== Data ==
__________________________________________________
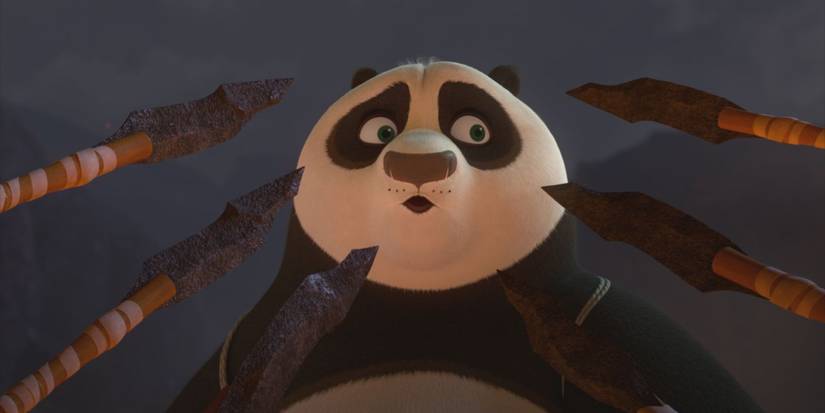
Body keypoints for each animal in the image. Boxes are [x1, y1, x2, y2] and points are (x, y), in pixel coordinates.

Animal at [168, 61, 764, 412]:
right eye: (378, 129)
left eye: (475, 129)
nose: (419, 166)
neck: (424, 301)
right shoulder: (257, 343)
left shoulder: (594, 322)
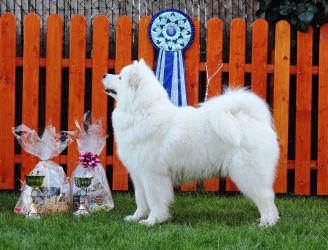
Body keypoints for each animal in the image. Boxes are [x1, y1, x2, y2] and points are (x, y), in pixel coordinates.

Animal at [102, 58, 280, 227]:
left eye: (120, 77)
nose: (104, 75)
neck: (141, 112)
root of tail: (253, 119)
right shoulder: (138, 175)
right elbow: (141, 200)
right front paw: (136, 218)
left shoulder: (152, 176)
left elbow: (155, 202)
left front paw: (152, 221)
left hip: (248, 173)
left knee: (266, 197)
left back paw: (267, 223)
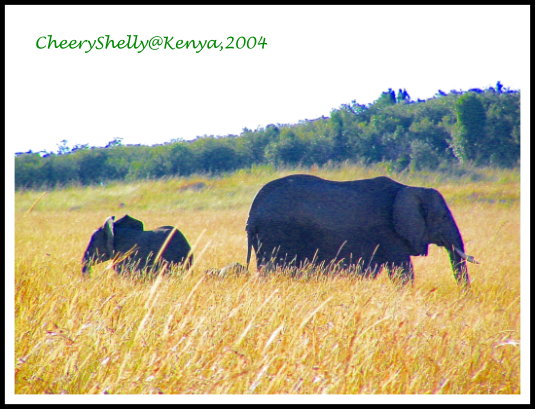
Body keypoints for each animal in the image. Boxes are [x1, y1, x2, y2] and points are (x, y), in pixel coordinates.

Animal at [246, 174, 478, 286]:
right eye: (443, 217)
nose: (464, 296)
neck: (409, 188)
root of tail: (253, 213)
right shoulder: (389, 233)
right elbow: (402, 271)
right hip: (276, 235)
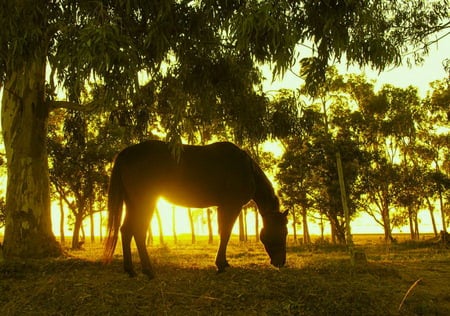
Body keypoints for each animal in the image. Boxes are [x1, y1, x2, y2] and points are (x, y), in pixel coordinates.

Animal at [103, 139, 288, 278]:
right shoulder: (231, 205)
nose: (281, 263)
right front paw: (220, 264)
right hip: (145, 202)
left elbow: (223, 233)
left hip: (132, 203)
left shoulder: (223, 206)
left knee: (126, 230)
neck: (247, 169)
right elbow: (226, 233)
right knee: (139, 231)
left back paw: (131, 270)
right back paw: (148, 270)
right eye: (283, 232)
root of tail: (127, 152)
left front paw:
__________________________________________________
== What is expected ==
The answer must be the lines above, word for word, from the first one through the line with "left eye: (120, 77)", pictures excluded.

== Solution to this problem ==
Body keypoints for each animal in the image. Boxes are [x1, y1, x2, y2] and points are (x, y), in pixel coordinates.

Animal at [168, 61, 764, 412]:
right eye: (378, 129)
left eye: (475, 129)
nose: (419, 166)
neck: (424, 301)
right shoulder: (257, 343)
left shoulder: (594, 322)
Body keypoints for each animal in the image. Boxes are [x1, y1, x2, y2] and points are (x, y), in pixel coordinates.

Animal at [102, 58, 280, 227]:
left eye: (120, 77)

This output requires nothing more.